Warming of the reef is not helped by the way our oceans are able to cope and rebound. Unfortunately, worse is to come for our reefs. This summer is likely to be the worst on record and the impact is likely to be the worst that our reefs have seen. This highlights, yet again, the importance of ensuring that we protect areas of our marine environment. Protecting areas from other impacts helps ensure that they are more resilient and gives our reefs a fighting chance. We must improve the protections that ensure our oceans have the best chance of survival under these increasingly dire circumstances.

We want our marine protected areas back. Please, Mr Turnbull, give our world-leading marine reserves back. Undo the damage that Mr Abbott did not long after he came into power when he abandoned our world-leading system of marine reserves. When Mr Abbott became Prime Minister, he scrapped the management plans for our world-leading network of marine protected areas—effectively scrapping our marine reserves. We want them back. The government is now reviewing our marine protected areas and management plans, despite the fact that they were based literally on decades of work. The Prime Minister should abandon this review and reinstate this system of reserves. Unfortunately, if Mr Turnbull surrenders on marine protection, our oceans will remain more vulnerable to pollution, overfishing, oil and gas extraction and climate change. Early action and investment in mitigation plans, adaptation strategies and fisheries management need to be part of our efforts to respond to the impacts of climate change on our oceans. The immediate course has to be the reinstatement of our marine reserves. Please, give them back to us.

The Greens have supported the call for a global treaty limiting global warming to 1.5 degrees. Given the nature of the challenge, you would think that the government would be acting ambitiously and decisively on this issue. However, Mr Turnbull has followed in Mr Abbott's weak footsteps in regard to addressing climate change. It is imperative that we are ambitious and take strong action. The Greens voted unanimously at our national conference last weekend to back efforts to stabilise global temperature increases to 1.5 degrees above pre-industrial levels. It is clear that every temperature rise above 1.5 degrees is very dangerous. We have to listen to the science on this and act boldly and quickly. What is terrifying is that two degrees of average warming would wipe out almost 100 per cent of our coral reefs—coral reefs which are so fundamentally a part of our marine environment, particularly the Australian marine environment. We are known globally for our Great Barrier Reef on one side of the continent and the Ningaloo Reef on the other side of the continent. It is one of the world's best fringing reef systems. The beauty of Ningaloo, as you would know, Mr Acting Deputy President Sterle, is that you can literally reach it from the shore—unlike our other marvel, the Great Barrier Reef.

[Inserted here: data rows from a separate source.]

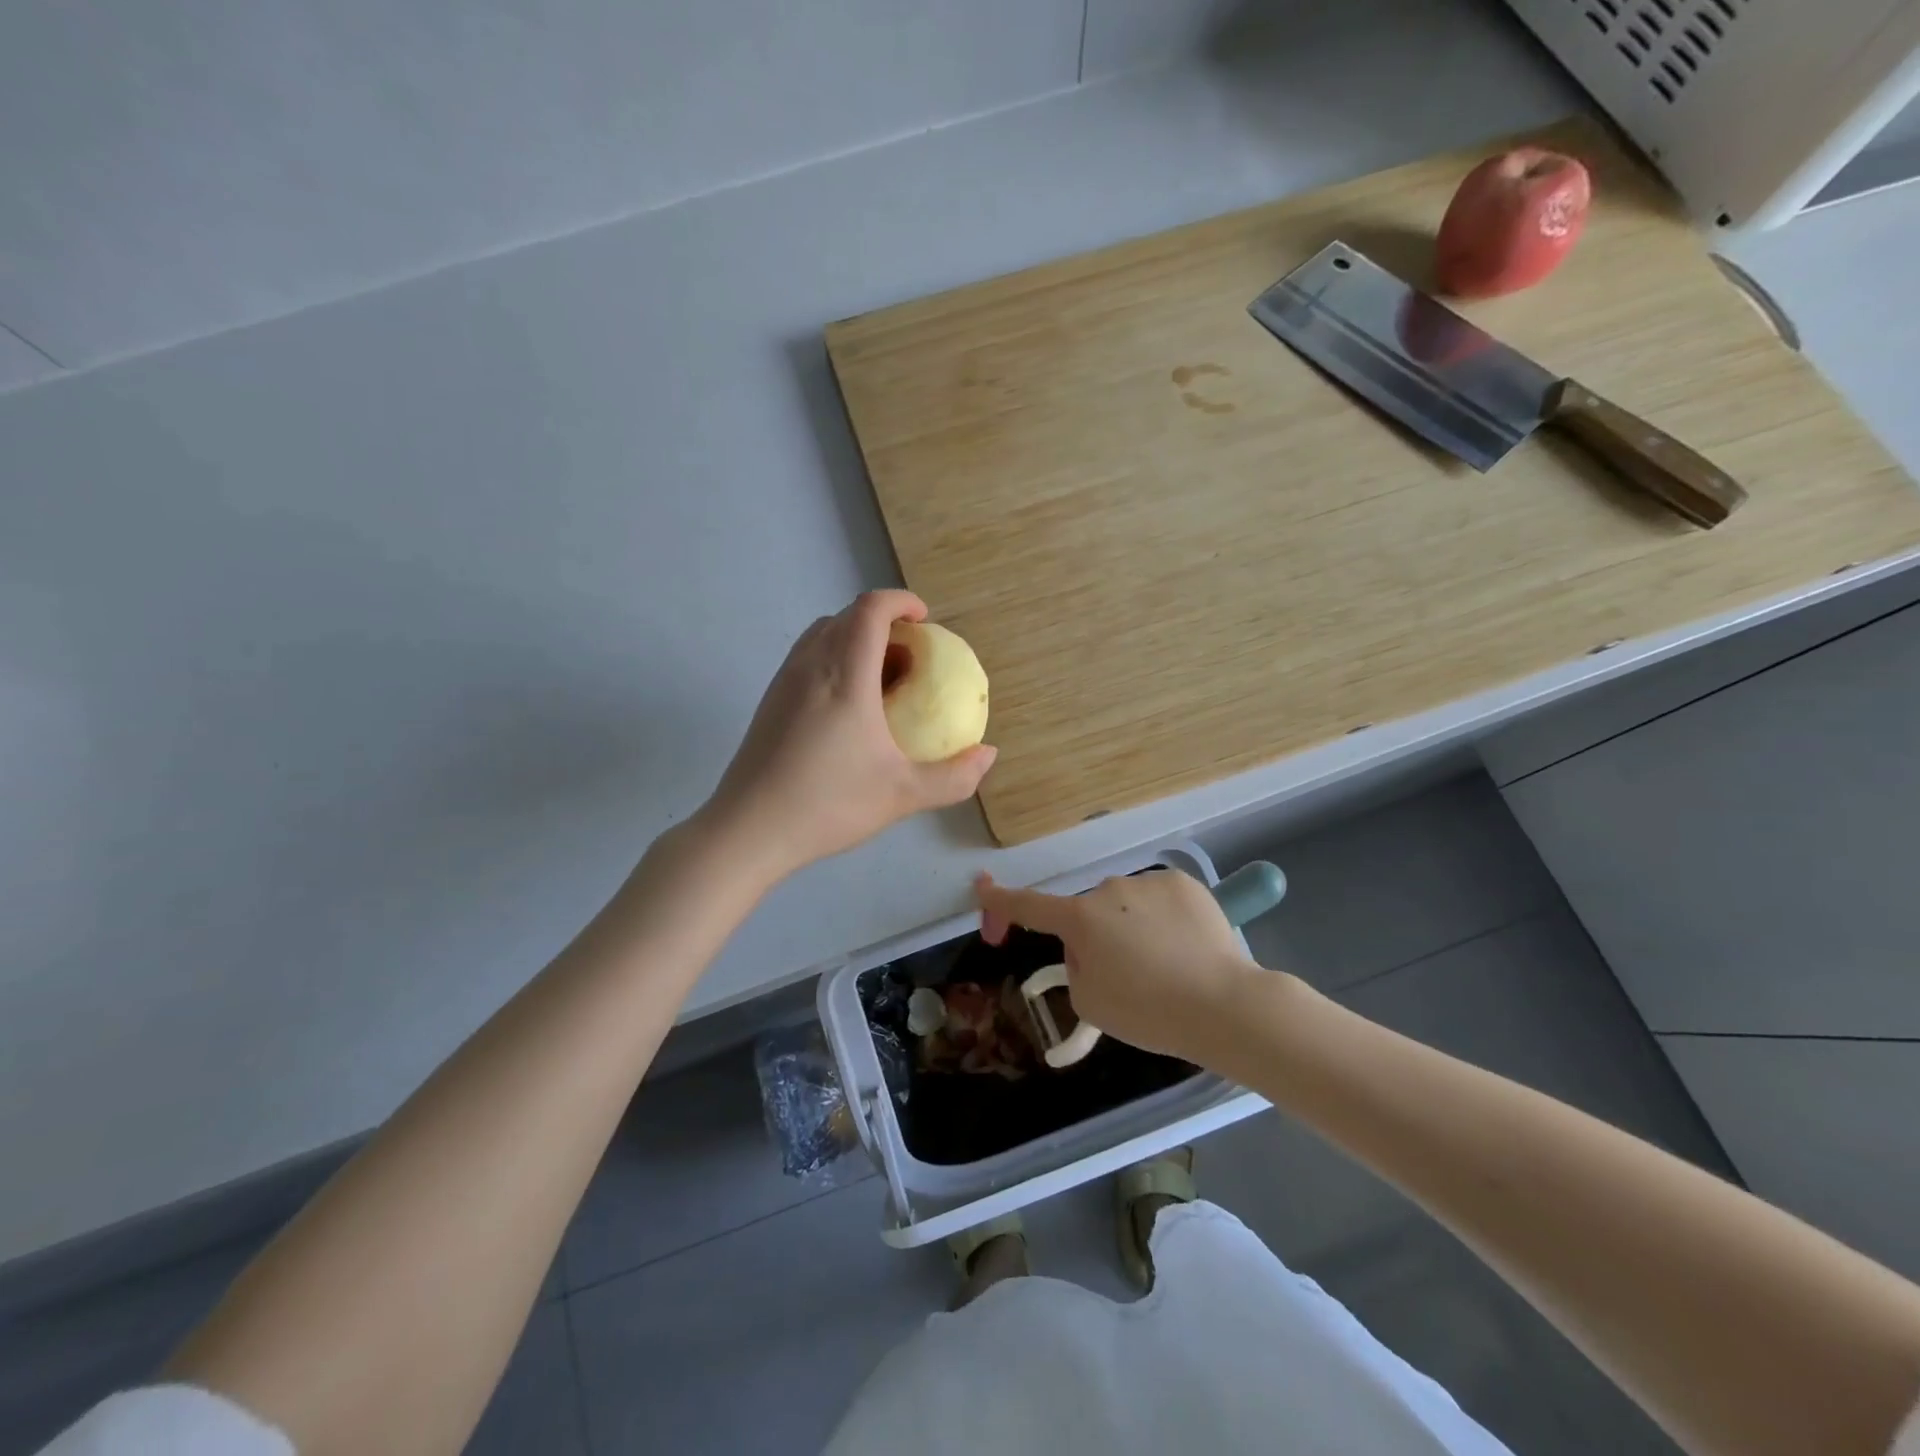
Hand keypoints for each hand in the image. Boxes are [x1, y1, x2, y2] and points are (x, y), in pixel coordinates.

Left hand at [699, 591, 995, 882]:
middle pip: (846, 617)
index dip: (901, 602)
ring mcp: (783, 682)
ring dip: (855, 640)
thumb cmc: (828, 805)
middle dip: (884, 623)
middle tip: (911, 659)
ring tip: (881, 681)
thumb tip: (987, 754)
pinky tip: (847, 709)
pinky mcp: (769, 702)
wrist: (748, 830)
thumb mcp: (903, 795)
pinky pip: (806, 659)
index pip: (870, 610)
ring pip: (822, 635)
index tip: (925, 621)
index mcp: (844, 676)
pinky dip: (834, 660)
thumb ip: (953, 776)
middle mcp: (810, 666)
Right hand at [975, 869, 1256, 1061]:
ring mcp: (1149, 881)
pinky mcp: (1184, 882)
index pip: (1029, 905)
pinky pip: (1159, 899)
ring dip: (1133, 926)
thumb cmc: (1149, 1011)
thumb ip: (1076, 968)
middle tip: (1127, 977)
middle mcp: (1109, 889)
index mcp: (1080, 919)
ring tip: (1167, 966)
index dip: (1001, 900)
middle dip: (1096, 937)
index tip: (982, 887)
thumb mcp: (1091, 1003)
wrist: (1223, 1004)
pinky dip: (1164, 918)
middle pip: (1090, 913)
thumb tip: (1090, 948)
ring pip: (1126, 904)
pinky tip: (1186, 947)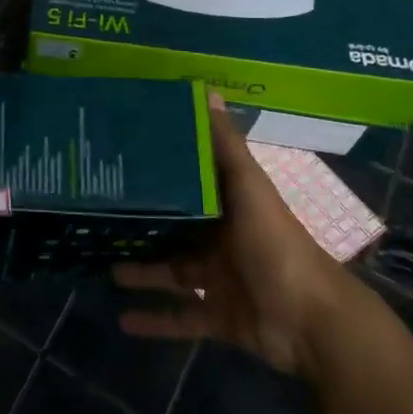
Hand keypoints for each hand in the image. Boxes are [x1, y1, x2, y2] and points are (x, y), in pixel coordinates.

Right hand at [114, 92, 359, 382]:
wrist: (312, 322)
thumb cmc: (275, 247)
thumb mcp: (249, 189)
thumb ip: (226, 147)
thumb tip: (207, 90)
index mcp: (230, 206)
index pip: (190, 184)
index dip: (160, 174)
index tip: (122, 164)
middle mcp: (223, 239)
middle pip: (176, 229)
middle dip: (142, 225)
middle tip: (100, 218)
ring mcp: (222, 281)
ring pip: (172, 272)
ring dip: (141, 270)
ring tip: (102, 266)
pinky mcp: (220, 317)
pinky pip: (181, 318)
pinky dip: (155, 320)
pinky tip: (123, 320)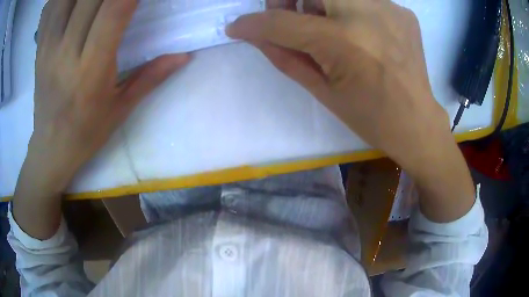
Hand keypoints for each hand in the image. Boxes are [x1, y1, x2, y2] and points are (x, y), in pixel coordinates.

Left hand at [14, 0, 189, 238]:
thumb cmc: (87, 133)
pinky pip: (50, 9)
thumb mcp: (121, 109)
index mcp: (91, 71)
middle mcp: (66, 53)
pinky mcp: (40, 48)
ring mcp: (48, 48)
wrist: (51, 148)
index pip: (113, 12)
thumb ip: (151, 77)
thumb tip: (185, 55)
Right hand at [228, 0, 474, 221]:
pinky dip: (349, 9)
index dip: (253, 23)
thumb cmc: (370, 117)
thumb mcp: (322, 91)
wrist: (417, 121)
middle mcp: (368, 14)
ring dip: (320, 3)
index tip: (238, 26)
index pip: (282, 22)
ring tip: (326, 25)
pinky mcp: (402, 10)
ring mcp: (389, 8)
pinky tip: (359, 31)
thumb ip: (285, 57)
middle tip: (288, 14)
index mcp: (344, 42)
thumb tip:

Time is running out. It is absolutely imperative that we get strong action out of Paris next month. I will be joining the greatest doorknock this weekend so that we can send a very strong message to the Prime Minister, to Minister Bishop and also to the world that there are Australians who do care about climate change and the impact that Australia is having and that we are sorry that our government are such laggards in this regard. Time is running out to take action. It is absolutely imperative that we take action now. I encourage Australians to join the greatest doorknock, to engage in conversations about climate change and to send a clear message to our government that we want them to represent us and take action on climate change.